SOURCE PASSAGE:
The House of Commons is about to review the government’s flagship Coronavirus Act 2020 for the third, and likely the last, time. The sweeping 350+ page act was introduced with a mere 13 hours of debate in March 2020.
It introduced extensive powers, from significant changes to court proceedings, to powers temporarily to close educational and childcare facilities. It included powers to relieve the NHS and local authorities of certain duties to assess and provide for social care needs.
Matt Hancock, the then health secretary, agreed to include six-month reviews of the act in order, he said, to provide an “additional safeguard” for parliament in light of the extensive powers it contained. The reality of these reviews has been somewhat different, however.
For almost a year now, my colleagues and I at the COVID-19 Review Observatory have been tracking, identifying and analysing parliament’s scrutiny of the government’s response to the pandemic, including the Coronavirus Act 2020. We have seen how the Commons’ two previous six-month reviews, in September 2020 and March 2021, were limited in practice, largely because of government decisions that undermined them as an accountability mechanism.
The government, which effectively controls timing in the House of Commons, allocated inadequate parliamentary time for these reviews – only 90 minutes for the first and 210 minutes for the second. Compare this to prime minister’s questions, which last at least half an hour every week, and Lords’ questions, which get 30 minutes every day.

INFORMATION GIVEN:
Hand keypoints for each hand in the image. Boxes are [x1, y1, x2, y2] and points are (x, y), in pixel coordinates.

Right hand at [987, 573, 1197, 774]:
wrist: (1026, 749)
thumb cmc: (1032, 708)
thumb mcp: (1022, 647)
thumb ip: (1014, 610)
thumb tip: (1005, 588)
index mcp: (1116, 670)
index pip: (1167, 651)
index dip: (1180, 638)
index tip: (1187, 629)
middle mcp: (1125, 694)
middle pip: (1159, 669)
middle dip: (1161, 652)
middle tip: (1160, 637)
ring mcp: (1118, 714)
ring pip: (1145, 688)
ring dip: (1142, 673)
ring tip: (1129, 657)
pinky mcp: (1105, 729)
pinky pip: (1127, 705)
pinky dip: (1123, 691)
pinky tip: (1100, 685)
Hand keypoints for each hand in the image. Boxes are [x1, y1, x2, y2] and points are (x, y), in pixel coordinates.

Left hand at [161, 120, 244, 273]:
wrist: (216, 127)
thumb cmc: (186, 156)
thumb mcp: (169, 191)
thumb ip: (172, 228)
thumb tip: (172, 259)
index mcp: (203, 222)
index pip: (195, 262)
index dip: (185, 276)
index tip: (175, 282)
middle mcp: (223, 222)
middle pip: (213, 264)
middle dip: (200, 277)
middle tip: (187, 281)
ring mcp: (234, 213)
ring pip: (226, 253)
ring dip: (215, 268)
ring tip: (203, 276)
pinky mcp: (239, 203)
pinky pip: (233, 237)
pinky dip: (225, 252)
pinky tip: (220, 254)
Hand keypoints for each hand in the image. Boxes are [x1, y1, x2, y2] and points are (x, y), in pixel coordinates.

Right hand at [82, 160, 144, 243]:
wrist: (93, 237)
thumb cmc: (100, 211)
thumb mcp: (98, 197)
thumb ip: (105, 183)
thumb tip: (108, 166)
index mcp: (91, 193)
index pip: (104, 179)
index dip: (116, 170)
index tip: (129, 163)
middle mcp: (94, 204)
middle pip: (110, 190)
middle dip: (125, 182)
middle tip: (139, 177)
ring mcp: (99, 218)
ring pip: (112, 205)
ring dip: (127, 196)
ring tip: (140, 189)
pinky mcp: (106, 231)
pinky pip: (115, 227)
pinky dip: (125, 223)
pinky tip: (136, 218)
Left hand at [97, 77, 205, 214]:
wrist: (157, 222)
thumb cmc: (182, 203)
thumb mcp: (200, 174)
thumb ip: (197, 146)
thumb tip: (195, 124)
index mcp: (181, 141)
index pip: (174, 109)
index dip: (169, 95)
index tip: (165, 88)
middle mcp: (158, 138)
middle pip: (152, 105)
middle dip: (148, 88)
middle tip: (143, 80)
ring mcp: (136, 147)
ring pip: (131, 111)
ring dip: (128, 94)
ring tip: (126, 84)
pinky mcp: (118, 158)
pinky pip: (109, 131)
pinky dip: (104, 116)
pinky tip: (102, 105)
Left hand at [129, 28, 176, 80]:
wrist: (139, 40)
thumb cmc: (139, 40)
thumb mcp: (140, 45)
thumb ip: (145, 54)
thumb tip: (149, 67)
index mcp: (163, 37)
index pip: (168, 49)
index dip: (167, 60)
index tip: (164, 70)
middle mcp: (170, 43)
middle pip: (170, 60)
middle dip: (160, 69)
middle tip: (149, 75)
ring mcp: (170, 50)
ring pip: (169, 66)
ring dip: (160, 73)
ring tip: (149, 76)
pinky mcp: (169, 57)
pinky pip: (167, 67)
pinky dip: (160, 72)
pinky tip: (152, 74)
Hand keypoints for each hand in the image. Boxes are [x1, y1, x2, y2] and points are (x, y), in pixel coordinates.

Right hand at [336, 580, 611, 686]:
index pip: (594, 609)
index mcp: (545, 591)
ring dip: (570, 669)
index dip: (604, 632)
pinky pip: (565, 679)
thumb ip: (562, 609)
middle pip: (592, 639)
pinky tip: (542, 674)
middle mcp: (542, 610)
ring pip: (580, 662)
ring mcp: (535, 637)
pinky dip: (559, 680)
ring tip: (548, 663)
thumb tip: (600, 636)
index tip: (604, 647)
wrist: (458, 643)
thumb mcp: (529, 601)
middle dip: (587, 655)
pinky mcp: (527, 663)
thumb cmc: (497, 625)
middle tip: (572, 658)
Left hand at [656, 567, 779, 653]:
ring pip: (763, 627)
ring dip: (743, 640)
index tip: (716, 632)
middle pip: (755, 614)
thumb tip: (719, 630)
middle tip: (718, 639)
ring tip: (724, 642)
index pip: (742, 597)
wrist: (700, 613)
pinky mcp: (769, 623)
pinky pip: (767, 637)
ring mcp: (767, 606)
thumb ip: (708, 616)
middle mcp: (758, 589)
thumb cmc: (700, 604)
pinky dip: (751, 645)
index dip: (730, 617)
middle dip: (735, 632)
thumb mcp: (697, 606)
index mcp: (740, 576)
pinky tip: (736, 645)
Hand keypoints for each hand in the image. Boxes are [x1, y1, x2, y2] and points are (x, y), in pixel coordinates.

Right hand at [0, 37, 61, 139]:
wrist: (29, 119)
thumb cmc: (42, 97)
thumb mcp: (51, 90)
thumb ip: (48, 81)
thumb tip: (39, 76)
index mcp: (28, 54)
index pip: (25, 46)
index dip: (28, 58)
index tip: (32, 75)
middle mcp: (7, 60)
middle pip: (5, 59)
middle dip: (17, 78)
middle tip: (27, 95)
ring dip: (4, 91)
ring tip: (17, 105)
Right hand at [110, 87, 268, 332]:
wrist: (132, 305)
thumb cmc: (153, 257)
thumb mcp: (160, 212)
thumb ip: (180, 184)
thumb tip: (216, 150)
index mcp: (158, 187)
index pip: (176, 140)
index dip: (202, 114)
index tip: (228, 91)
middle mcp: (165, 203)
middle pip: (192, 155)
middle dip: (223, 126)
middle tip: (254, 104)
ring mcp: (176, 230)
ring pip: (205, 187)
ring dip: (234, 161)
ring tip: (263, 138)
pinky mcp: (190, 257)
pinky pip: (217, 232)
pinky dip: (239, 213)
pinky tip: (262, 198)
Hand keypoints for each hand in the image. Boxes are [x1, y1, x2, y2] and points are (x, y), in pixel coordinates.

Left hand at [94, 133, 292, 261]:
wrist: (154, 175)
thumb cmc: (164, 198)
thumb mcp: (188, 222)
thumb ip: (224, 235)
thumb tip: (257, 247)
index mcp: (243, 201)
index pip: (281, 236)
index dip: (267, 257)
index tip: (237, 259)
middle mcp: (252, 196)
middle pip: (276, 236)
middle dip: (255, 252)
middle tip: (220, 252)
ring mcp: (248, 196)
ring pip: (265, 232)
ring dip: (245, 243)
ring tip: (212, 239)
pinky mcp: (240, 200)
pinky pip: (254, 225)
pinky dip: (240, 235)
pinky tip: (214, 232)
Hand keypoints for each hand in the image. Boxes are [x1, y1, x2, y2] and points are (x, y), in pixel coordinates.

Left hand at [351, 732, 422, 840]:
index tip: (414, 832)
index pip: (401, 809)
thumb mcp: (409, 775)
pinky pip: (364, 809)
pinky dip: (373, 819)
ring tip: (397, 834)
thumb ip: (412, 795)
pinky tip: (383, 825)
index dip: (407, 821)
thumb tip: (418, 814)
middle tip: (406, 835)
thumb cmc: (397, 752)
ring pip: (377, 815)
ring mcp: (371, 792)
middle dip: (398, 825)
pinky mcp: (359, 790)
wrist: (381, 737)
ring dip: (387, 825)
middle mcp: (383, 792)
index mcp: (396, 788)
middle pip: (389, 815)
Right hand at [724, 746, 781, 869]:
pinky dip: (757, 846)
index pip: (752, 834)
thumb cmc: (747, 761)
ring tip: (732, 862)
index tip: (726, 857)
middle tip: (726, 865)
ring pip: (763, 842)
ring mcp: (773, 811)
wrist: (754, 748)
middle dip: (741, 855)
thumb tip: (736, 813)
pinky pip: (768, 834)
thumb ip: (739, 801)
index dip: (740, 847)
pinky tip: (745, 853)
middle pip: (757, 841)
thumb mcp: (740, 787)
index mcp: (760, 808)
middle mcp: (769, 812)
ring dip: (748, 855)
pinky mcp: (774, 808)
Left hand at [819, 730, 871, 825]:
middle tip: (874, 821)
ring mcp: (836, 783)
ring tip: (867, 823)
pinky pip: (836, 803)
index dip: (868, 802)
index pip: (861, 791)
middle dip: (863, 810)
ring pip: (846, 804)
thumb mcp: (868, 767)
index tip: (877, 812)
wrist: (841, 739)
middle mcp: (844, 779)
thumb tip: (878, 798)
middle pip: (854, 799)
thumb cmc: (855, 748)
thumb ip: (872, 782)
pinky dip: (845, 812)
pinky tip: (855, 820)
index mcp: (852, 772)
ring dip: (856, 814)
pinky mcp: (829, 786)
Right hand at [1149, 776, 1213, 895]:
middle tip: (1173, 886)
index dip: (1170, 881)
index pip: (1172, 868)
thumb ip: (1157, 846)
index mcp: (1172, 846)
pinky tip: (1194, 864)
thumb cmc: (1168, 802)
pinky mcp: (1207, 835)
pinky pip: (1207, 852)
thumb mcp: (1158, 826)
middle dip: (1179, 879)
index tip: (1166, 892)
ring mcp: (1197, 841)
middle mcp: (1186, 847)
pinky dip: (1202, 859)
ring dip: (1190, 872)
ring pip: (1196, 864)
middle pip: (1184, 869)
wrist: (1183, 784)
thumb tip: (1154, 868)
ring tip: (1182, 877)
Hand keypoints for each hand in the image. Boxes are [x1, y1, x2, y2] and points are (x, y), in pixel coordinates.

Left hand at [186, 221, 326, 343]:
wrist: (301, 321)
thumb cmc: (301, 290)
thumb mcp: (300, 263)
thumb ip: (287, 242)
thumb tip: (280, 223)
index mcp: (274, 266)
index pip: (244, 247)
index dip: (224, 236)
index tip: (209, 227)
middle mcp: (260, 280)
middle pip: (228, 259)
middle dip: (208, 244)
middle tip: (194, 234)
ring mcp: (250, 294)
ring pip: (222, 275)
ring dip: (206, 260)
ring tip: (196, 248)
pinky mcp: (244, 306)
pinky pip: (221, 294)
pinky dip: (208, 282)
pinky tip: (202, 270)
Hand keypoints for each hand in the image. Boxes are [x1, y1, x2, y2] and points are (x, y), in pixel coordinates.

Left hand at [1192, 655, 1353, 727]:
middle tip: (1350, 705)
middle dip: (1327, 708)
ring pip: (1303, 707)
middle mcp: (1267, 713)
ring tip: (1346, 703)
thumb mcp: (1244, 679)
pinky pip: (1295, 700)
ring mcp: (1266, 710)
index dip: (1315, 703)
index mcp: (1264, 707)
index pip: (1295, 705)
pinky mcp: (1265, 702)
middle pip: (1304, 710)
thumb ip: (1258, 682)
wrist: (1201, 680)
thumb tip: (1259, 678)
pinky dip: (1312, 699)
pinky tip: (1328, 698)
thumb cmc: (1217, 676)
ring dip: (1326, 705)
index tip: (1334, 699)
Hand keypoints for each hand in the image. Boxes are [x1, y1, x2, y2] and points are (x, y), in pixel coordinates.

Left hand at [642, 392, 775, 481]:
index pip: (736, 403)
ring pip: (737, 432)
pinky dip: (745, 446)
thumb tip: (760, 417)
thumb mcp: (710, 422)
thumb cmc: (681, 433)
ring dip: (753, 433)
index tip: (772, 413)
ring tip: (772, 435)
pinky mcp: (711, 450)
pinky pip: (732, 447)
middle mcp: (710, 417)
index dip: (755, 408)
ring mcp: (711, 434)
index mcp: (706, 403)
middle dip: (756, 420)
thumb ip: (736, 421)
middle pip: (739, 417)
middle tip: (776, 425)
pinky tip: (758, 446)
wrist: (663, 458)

APPLY WHAT YOU READ:
#1 According to the Coronavirus Act passage, how much debate did the act receive when it was introduced in March 2020?
#2 Does each statement agree with the Coronavirus Act passage? (a) The act runs to more than 350 pages. (b) The first six-month review was given 210 minutes. (c) Lords' questions get 30 minutes every day.
#3 Reproduce the part of the Coronavirus Act passage starting at "Matt Hancock, the" and ending at "somewhat different, however.".
Rely on the Coronavirus Act passage alone.

OUTPUTS BY TASK:
#1 A mere 13 hours of debate.

#2
(a) Yes: "The sweeping 350+ page act was introduced with a mere 13 hours of debate in March 2020."
(b) No: "only 90 minutes for the first and 210 minutes for the second"
(c) Yes: "Lords’ questions, which get 30 minutes every day"

#3
Matt Hancock, the then health secretary, agreed to include six-month reviews of the act in order, he said, to provide an “additional safeguard” for parliament in light of the extensive powers it contained. The reality of these reviews has been somewhat different, however.